Abstract

Metagranites in the NKFMASH system require external hydration during prograde high-pressure metamorphism in order to equilibrate to ambient HP conditions by producing more siliceous muscovite. Any lack of external fluid or the disappearance of biotite stops re-equilibration and thus prevents recording of high-pressure conditions. The same hydration reactions cause dehydration during exhumation. Orthogneiss from shear zones or adjacent to metapelites and metabasites will take up external fluid during subduction and record the highest P– T conditions, but will also be the first to dehydrate upon exhumation, now hydrating other lithologies and probably refuelling shearzones.
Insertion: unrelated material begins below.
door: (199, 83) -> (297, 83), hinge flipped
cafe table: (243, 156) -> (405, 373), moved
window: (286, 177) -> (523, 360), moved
The (de)hydration behavior of Ca-bearing metagranitoids is similar to that in the Ca-free system. However, the anorthite component of plagioclase decomposes with increasing pressure to form either (clino)zoisite or a grossular-rich garnet. Both reactions are fluid-consuming. If H 2O is supplied from an external source, the garnet-bearing assemblage can record P– T conditions up to very high pressures, but dehydrates again during heating and/or decompression to form a more Fe-rich garnet and Al-rich mica(s). The garnet compositions observed in natural HP-metagranites are mostly too Fe-rich to be formed in the presence of an H 2O-rich fluid. N(C)KFMASH metapelites generally have a more complex mineralogy and succession of mineral assemblages along a P– T path. The H 2O contained in hydrous silicates like chlorite and chloritoid is only partly released, but partly transferred to other minerals like paragonite, glaucophane or phengite during subduction and further dehydration during exhumation is common. The mineral assemblage preserved by the rock may then record P– T conditions way below those of the actual pressure and temperature peak of the path. Contouring of the P– T pseudosection of a specific metapelite composition with mode isopleths for H 2O shows which P– T conditions along a given path are the ones most likely recorded by the rock.